━━━━━ Exercise input ━━━━━

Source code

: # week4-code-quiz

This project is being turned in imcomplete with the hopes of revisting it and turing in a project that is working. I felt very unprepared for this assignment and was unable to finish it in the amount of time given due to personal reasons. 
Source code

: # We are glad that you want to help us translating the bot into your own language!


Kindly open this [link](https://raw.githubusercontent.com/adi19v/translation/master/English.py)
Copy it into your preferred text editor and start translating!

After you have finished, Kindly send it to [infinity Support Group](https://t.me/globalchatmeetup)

━━━━━

Instructions to follow>
Every line in the records above with the string "into" in it should be shown.

Task solution>
: # We are glad that you want to help us translating the bot into your own language!
Copy it into your preferred text editor and start translating!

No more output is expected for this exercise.